Problem to work on: Format the lines of the material as a Markdown table with the columns "Row" and "Line", omitting any blank lines. Begin at the line containing "left ankle: (774, 391, -2)" and continue through the final line of the material.
--*--
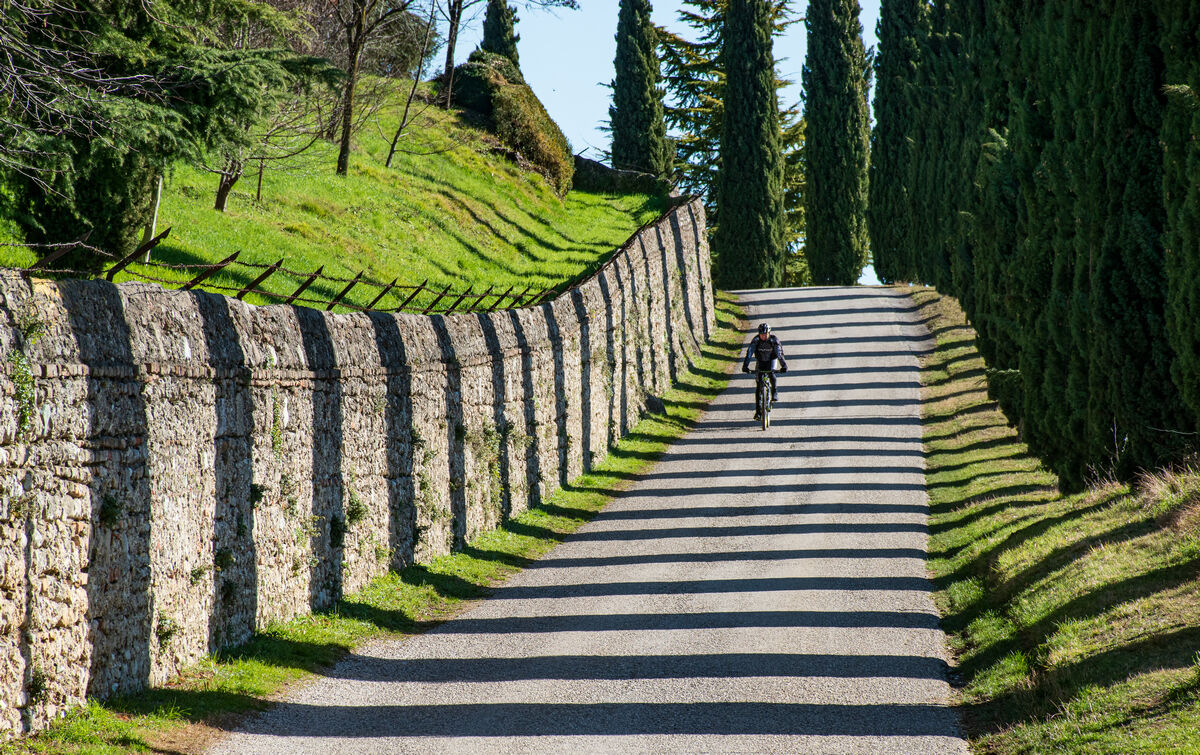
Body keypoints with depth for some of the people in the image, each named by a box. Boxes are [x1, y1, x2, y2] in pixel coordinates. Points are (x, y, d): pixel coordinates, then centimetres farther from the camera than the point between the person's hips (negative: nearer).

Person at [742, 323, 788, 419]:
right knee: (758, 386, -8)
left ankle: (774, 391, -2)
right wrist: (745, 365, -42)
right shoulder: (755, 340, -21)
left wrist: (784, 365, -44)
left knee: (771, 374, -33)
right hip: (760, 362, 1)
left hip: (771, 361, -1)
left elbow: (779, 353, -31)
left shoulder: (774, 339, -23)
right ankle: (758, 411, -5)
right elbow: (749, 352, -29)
--*--
Solved exercise:
| Row | Line |
|---|---|
| 1 | left ankle: (774, 391, -2) |
| 2 | right wrist: (745, 365, -42) |
| 3 | right shoulder: (755, 340, -21) |
| 4 | left wrist: (784, 365, -44) |
| 5 | left knee: (771, 374, -33) |
| 6 | right hip: (760, 362, 1) |
| 7 | left hip: (771, 361, -1) |
| 8 | left elbow: (779, 353, -31) |
| 9 | left shoulder: (774, 339, -23) |
| 10 | right ankle: (758, 411, -5) |
| 11 | right elbow: (749, 352, -29) |